- Exercise aim -
Every line containing the word "Created" must be pulled from the records.

- Extracted records -
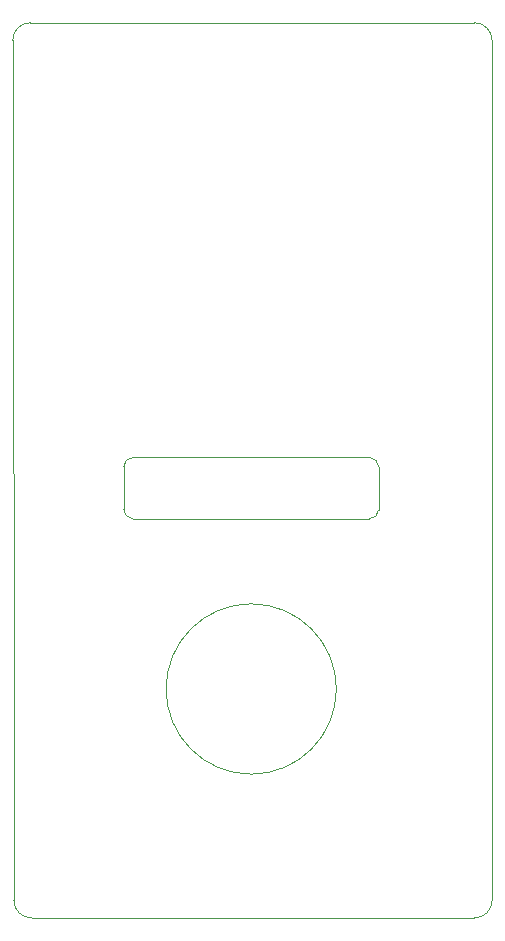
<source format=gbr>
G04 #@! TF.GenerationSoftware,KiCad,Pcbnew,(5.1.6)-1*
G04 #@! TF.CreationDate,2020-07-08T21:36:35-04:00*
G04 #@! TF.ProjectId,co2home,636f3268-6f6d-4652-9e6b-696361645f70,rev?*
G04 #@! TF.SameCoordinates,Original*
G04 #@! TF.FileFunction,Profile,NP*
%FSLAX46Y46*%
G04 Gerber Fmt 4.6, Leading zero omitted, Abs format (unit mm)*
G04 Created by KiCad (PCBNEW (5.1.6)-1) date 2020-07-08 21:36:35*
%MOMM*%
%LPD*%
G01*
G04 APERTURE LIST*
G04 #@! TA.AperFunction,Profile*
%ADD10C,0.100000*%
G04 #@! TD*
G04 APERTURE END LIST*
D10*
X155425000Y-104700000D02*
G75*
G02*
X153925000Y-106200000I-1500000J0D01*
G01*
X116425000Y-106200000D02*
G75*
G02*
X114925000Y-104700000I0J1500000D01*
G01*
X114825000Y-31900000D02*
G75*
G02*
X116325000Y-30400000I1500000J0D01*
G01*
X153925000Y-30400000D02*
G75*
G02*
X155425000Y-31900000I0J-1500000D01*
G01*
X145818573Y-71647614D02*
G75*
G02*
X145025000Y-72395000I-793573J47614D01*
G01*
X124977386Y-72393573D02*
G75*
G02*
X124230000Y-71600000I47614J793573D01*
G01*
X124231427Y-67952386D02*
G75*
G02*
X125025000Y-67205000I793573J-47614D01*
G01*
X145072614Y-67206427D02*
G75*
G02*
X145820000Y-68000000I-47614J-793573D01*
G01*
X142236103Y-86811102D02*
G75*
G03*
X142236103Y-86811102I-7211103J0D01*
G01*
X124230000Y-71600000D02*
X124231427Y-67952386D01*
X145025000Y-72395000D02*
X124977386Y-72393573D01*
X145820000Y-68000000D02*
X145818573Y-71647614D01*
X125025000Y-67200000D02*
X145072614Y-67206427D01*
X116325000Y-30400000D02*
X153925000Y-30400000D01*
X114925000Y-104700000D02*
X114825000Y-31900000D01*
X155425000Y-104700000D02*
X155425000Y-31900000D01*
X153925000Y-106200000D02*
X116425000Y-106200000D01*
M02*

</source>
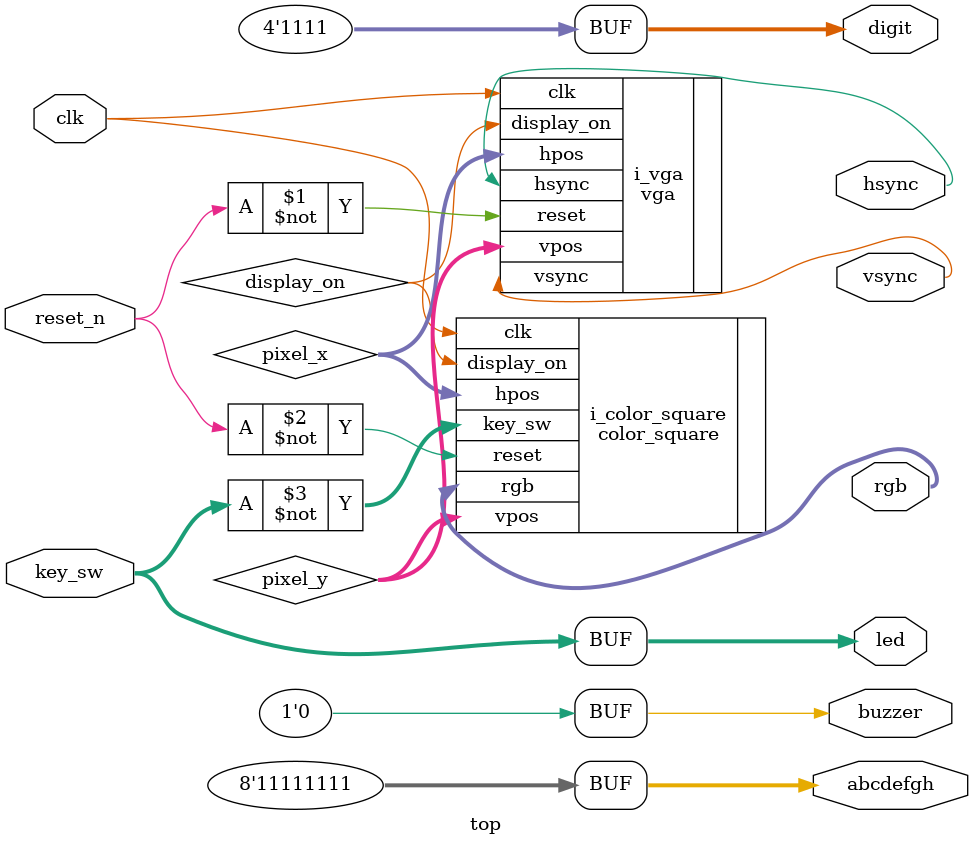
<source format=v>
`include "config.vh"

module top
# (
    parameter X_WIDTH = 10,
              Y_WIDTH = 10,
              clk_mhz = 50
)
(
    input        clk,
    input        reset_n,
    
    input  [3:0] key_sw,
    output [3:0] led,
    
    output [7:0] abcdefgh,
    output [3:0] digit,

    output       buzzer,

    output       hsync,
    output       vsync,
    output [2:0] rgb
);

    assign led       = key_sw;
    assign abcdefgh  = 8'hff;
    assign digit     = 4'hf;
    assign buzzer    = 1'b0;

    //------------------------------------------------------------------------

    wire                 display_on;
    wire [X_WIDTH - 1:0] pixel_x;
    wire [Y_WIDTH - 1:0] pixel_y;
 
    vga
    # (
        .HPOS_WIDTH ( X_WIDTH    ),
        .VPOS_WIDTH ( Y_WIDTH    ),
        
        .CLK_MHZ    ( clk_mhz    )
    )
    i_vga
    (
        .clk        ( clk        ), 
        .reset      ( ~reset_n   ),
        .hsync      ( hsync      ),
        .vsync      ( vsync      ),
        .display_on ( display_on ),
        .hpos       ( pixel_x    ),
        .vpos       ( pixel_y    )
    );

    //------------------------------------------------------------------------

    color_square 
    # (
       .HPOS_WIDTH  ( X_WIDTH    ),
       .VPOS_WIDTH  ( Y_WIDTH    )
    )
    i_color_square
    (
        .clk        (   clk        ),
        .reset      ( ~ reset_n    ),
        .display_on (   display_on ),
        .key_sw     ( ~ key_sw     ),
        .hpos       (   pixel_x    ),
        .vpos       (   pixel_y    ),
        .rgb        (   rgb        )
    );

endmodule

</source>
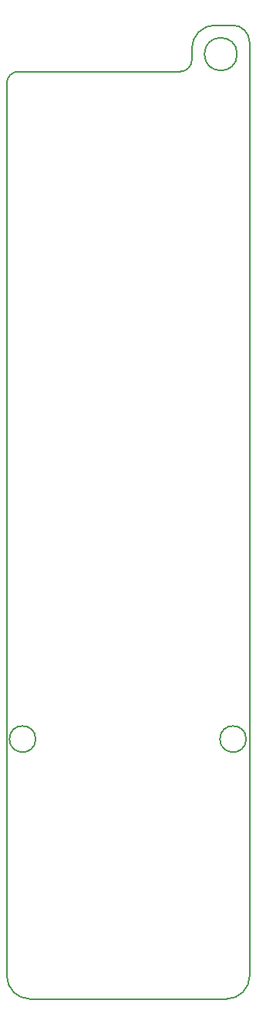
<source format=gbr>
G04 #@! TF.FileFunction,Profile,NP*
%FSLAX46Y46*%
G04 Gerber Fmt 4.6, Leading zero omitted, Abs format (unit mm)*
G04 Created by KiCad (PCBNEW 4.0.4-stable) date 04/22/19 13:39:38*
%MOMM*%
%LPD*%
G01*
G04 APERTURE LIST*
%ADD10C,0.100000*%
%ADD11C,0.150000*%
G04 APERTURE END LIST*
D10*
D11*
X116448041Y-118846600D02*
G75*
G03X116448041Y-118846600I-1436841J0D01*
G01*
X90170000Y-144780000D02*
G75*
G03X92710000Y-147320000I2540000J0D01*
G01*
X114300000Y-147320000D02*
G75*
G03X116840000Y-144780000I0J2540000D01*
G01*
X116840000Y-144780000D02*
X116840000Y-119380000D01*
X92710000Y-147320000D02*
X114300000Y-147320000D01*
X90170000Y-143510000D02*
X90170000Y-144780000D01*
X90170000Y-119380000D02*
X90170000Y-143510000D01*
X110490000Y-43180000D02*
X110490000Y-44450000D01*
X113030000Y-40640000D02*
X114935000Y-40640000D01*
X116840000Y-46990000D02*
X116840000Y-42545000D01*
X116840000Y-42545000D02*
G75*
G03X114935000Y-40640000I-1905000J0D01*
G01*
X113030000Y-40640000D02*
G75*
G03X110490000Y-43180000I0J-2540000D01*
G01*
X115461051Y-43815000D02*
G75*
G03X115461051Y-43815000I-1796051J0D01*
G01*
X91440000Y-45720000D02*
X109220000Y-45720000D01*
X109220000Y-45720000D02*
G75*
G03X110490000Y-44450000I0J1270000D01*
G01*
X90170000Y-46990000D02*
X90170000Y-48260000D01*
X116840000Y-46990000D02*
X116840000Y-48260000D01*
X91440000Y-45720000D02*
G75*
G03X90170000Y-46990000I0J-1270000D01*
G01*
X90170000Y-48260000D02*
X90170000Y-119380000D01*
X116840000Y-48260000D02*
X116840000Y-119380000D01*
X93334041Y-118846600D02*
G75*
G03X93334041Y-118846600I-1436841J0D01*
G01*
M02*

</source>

==

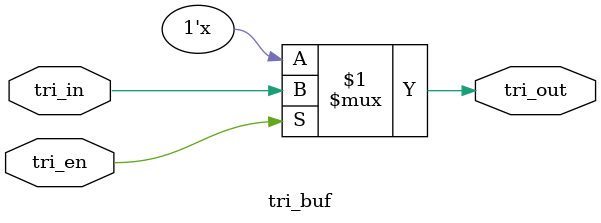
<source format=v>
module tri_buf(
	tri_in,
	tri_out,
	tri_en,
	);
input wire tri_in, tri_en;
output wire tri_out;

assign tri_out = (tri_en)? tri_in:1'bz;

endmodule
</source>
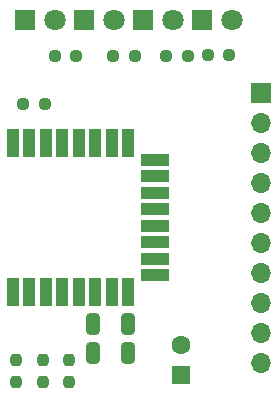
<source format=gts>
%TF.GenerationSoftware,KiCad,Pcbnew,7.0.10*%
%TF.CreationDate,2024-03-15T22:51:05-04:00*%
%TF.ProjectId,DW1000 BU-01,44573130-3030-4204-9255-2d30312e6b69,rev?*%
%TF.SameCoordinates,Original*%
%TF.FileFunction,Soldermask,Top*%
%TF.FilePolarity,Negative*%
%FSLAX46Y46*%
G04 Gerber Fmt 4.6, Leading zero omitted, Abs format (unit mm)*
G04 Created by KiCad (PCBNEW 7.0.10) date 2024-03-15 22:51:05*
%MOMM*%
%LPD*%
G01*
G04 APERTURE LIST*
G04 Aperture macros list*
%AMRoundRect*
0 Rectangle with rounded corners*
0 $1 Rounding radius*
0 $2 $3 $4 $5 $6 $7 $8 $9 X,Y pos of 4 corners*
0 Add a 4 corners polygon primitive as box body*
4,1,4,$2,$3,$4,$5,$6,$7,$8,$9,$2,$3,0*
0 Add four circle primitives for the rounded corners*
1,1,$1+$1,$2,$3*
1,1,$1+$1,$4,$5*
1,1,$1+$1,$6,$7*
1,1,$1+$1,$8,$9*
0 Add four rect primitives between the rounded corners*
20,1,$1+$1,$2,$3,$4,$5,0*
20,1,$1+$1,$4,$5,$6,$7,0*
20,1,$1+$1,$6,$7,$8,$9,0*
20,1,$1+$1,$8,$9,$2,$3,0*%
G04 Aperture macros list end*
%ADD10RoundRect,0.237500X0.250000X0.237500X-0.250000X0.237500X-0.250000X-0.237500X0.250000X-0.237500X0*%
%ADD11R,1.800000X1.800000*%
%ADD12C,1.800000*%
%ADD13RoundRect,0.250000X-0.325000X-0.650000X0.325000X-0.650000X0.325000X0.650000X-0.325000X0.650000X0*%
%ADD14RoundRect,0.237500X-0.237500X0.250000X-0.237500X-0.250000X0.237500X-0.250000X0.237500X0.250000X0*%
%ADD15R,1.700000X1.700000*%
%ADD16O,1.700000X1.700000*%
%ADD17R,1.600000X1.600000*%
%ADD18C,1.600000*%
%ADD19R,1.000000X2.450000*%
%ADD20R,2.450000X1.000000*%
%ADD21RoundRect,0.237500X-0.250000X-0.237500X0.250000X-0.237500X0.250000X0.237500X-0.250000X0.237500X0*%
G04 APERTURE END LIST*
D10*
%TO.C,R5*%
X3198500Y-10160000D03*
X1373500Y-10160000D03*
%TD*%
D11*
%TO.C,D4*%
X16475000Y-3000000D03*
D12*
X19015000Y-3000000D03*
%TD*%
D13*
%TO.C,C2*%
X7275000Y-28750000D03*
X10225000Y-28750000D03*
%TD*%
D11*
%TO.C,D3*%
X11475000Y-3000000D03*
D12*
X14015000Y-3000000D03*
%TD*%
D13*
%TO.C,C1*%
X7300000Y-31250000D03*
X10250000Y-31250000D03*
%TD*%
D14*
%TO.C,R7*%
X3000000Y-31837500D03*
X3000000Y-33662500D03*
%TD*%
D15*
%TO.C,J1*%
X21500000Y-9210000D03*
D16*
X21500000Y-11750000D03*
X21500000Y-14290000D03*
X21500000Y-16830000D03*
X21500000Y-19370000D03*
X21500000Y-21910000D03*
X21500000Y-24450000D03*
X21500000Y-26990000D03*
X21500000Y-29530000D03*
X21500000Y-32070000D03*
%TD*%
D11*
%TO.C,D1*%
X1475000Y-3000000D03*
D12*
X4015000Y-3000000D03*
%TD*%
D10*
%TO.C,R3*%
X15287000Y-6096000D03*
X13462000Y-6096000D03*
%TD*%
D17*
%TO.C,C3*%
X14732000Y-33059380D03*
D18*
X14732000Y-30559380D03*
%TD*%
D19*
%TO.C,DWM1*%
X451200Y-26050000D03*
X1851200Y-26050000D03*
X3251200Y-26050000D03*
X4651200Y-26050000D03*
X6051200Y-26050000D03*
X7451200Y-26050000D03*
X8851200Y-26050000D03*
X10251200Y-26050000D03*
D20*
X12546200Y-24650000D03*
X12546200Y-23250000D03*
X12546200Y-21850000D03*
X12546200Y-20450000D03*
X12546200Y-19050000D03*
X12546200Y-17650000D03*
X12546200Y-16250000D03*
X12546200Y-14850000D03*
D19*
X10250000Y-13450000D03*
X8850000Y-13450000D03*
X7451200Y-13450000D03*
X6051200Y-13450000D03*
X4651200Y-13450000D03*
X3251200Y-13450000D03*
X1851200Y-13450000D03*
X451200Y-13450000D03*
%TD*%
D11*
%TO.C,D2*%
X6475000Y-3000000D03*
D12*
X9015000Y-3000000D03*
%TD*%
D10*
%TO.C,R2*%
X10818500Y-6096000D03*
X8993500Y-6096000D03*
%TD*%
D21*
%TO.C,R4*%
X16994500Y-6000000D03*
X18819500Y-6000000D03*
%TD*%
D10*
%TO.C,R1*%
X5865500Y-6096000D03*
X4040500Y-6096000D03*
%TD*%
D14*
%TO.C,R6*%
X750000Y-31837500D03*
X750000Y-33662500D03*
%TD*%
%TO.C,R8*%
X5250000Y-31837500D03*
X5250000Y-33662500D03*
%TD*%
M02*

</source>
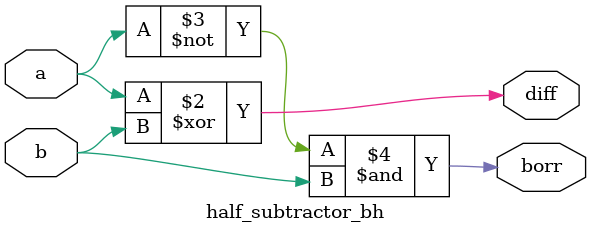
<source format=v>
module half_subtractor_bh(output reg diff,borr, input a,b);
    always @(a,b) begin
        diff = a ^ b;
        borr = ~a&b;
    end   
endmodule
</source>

- Output of the task -
G04 Created by KiCad (PCBNEW (5.1.6)-1) date 2020-07-08 21:36:35*
G04 Created by KiCad (PCBNEW 4.0.4-stable) date 04/22/19 13:39:38*
G04 Created by KiCad (PCBNEW 7.0.10) date 2024-03-15 22:51:05*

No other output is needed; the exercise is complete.